Por ello, la persecución de esos saberes no debe leerse solo como intolerancia religiosa. También puede entenderse como una disputa por el control de los cuerpos y por la autoridad para definir qué conocimientos son legítimos. La medicina institucional, la autoridad eclesiástica y el poder colonial se atribuyen el monopolio de la verdad sobre la salud, la sexualidad y la naturaleza, mientras saberes comunitarios son relegados a superstición, magia, idolatría o brujería.

La caza de brujas opera entonces como una política de deslegitimación: transforma conocimientos de cuidado y autonomía en signos de peligro, desviación o delito.

Ejemplo: destrucción de huacas y persecución de prácticas comunitarias

En América colonial, la destrucción de huacas y la persecución de ritos indígenas buscaban mucho más que imponer una doctrina religiosa. Las huacas, los rituales y las prácticas colectivas podían estructurar memorias, autoridades, formas de relación con el territorio y redes de solidaridad comunitaria.

Asimismo, las prácticas de sanación, los conocimientos herbolarios y las formas colectivas de cuidado podían ser perseguidas como idolatría, hechicería o superstición.

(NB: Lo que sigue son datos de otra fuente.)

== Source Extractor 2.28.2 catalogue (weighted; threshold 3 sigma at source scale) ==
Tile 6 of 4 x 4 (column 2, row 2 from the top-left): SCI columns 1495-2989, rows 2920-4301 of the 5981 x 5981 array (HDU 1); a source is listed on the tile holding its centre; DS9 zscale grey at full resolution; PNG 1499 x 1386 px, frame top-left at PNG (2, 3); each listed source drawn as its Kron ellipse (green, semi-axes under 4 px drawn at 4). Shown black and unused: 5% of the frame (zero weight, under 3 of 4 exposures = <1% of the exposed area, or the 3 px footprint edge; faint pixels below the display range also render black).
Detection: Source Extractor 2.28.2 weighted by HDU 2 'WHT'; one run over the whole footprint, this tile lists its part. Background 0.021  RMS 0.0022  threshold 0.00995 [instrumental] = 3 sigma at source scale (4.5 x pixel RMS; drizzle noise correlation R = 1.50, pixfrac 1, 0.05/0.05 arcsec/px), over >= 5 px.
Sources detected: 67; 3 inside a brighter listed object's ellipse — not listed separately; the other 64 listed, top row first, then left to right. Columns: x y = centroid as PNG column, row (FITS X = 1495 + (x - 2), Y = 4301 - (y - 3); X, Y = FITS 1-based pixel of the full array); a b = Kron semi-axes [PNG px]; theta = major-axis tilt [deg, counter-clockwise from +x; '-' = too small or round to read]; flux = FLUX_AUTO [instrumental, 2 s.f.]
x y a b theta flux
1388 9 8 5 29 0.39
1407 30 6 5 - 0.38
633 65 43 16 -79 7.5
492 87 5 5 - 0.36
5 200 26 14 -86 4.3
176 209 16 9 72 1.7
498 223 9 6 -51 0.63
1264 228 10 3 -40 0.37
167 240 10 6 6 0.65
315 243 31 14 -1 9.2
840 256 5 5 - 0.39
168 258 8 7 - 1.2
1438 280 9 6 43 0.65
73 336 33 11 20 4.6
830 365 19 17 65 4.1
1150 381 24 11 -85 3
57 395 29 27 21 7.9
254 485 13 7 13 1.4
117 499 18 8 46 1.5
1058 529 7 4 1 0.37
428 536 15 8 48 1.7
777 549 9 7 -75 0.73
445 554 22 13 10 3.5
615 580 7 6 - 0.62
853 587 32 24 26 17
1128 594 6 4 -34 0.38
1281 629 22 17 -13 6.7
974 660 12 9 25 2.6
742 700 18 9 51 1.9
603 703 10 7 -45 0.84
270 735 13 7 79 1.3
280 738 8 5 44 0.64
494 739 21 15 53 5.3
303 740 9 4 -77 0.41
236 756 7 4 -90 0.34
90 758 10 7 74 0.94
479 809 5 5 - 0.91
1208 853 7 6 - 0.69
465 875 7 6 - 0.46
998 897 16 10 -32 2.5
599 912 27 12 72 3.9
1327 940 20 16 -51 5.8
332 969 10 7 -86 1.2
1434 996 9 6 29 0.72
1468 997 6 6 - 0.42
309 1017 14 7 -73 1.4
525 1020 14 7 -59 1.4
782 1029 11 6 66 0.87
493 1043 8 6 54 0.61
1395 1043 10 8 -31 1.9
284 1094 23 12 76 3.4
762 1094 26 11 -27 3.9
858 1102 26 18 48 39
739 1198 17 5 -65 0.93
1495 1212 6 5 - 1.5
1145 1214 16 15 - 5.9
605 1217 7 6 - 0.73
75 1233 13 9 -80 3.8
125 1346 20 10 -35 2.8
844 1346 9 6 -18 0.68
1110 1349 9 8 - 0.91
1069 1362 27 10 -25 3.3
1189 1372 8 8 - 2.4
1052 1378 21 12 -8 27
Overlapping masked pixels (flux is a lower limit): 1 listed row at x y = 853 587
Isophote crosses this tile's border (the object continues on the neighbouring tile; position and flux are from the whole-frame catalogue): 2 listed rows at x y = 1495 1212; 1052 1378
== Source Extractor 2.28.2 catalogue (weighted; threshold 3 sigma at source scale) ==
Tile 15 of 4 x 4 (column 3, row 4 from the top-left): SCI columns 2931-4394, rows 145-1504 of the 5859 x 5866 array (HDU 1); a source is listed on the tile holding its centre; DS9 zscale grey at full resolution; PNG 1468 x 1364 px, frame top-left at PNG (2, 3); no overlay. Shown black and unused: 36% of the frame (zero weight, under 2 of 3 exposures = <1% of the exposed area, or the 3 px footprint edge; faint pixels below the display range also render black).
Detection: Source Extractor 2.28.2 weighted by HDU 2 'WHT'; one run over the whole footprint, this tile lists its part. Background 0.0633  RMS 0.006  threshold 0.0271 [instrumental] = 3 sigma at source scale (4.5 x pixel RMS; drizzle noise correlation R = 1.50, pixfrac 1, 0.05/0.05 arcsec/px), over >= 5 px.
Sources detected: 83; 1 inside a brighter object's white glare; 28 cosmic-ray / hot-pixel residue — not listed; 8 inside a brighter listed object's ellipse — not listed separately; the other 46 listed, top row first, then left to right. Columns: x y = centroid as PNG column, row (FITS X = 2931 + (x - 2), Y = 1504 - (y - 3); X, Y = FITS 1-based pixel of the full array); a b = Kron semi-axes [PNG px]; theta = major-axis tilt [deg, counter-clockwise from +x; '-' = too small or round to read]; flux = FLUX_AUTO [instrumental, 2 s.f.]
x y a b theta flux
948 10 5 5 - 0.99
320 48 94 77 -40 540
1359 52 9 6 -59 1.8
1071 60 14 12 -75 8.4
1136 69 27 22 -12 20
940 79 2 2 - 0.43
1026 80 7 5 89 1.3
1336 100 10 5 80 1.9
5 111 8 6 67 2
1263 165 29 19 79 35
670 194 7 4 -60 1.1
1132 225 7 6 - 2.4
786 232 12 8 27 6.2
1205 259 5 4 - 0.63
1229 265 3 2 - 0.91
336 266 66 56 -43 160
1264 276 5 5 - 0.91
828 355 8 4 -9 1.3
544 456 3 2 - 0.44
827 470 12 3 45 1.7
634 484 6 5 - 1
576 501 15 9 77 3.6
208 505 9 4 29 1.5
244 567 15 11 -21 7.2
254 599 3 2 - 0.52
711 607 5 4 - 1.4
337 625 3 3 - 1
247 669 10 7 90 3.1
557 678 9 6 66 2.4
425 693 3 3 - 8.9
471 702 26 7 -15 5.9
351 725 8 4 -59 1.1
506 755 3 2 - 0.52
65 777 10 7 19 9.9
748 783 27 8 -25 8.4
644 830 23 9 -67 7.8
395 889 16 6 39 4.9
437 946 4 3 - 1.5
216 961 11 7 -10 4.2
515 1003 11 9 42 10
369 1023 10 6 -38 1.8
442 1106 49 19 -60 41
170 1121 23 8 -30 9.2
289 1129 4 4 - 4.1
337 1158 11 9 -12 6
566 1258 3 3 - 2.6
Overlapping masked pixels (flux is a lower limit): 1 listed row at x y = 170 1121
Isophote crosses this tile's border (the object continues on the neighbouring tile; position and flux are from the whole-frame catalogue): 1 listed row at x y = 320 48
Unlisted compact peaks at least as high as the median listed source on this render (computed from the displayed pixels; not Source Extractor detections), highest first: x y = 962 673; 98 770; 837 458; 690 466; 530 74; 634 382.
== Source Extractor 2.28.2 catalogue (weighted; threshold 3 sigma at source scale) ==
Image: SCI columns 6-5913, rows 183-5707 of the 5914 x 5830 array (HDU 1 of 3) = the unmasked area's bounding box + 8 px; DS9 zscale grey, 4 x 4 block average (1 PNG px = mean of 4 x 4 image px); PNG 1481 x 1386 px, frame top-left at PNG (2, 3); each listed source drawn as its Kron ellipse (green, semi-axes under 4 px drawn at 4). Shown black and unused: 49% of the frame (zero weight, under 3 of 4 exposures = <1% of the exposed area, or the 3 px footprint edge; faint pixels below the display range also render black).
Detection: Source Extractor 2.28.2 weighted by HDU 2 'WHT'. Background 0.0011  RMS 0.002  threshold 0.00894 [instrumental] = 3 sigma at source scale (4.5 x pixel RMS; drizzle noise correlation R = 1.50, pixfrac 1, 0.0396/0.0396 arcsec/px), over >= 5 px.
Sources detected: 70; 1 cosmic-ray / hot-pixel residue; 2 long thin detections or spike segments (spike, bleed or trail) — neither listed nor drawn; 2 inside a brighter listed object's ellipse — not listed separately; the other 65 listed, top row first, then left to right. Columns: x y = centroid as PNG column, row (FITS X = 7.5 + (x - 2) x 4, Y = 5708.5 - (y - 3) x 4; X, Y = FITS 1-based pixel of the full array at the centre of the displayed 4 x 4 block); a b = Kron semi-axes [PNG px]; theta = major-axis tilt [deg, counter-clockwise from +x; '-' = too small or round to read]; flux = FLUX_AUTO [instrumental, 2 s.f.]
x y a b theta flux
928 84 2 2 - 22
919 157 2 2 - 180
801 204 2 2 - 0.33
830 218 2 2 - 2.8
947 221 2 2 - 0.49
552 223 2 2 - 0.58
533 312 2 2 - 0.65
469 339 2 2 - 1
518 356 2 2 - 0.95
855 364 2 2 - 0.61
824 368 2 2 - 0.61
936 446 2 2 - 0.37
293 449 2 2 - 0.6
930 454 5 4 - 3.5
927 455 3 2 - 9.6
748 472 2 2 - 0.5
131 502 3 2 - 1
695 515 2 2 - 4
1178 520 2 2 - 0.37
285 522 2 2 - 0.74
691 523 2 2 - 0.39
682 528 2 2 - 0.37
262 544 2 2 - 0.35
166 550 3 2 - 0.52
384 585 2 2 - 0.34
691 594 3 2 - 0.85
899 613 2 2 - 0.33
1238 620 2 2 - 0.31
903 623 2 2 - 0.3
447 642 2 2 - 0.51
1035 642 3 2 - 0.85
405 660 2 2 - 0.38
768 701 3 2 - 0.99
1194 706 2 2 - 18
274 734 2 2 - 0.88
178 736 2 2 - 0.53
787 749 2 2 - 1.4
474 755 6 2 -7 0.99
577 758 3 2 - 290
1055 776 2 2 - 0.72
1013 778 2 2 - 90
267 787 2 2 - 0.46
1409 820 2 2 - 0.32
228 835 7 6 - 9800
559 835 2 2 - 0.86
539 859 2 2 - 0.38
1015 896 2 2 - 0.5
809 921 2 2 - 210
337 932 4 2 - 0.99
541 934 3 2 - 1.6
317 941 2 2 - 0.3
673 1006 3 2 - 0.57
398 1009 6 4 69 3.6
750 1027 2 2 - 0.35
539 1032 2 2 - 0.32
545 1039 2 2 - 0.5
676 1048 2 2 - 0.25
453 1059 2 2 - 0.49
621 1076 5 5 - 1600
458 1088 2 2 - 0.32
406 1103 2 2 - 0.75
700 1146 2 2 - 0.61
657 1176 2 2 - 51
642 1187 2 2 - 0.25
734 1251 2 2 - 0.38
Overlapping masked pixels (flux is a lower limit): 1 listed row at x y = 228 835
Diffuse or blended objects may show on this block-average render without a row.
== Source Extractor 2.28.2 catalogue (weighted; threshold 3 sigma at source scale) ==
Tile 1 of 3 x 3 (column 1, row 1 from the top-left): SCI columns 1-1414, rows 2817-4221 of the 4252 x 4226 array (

Al desautorizar estos saberes, el orden colonial debilitaba fuentes comunitarias de autonomía y reforzaba su poder sobre cuerpos, territorios y trabajo.

9. Resistencia de mujeres y clases populares

Desde Marx

Para Marx, la historia del capitalismo no es solo la historia de la dominación burguesa. También es la historia de la resistencia de campesinos expropiados, artesanos desplazados, trabajadores fabriles, comunidades despojadas y organizaciones obreras.

La lucha de clases expresa que la explotación nunca se instala sin conflicto. Huelgas, rebeliones, destrucción de máquinas, organización sindical y levantamientos campesinos son respuestas a la subordinación al capital.

Con Federici

Federici amplía quiénes cuentan como sujetos de resistencia. Las luchas de mujeres por defender los comunes, el control sobre sus cuerpos, los saberes de cuidado, la autonomía sexual, la reproducción comunitaria y las redes de solidaridad forman parte de la historia de resistencia contra el capitalismo.

Esta perspectiva cuestiona la idea de que solo hay lucha política cuando existe una organización obrera formal o una demanda salarial explícita. Defender una fuente de agua, sostener una red comunitaria de alimentos, resistir el despojo territorial, preservar conocimientos de salud, oponerse a la violencia sexual o negarse a una maternidad impuesta puede ser también una lucha contra las condiciones de acumulación.

La caza de brujas es relevante porque persiguió no únicamente a mujeres aisladas, sino a posibles nodos de apoyo y resistencia comunitaria. Al demonizarlas como brujas, seductoras, corruptoras o enemigas del orden, se buscaba aislarlas socialmente y quebrar los vínculos colectivos que podían sostener una oposición al nuevo régimen de trabajo.

Ejemplo: mujeres en luchas campesinas y anticoloniales

Las mujeres han participado activamente en rebeliones campesinas, resistencias indígenas, luchas anticoloniales, movimientos por la tierra, huelgas, redes de alimentación y formas comunitarias de sobrevivencia. Sin embargo, los relatos oficiales suelen reducirlas a víctimas pasivas o las representan como amenazas morales cuando ocupan un lugar de liderazgo.

En la lectura de Federici, la demonización de mujeres rebeldes cumple una función política: desacreditar su palabra, asociar su autonomía con el desorden y advertir a otras mujeres sobre los costos de desafiar la autoridad masculina, colonial, eclesiástica o estatal. Recuperar estas resistencias permite entender que el trabajo reproductivo no es solo un terreno de explotación: también es un espacio desde el cual se organizan cuidados, solidaridades y alternativas de vida.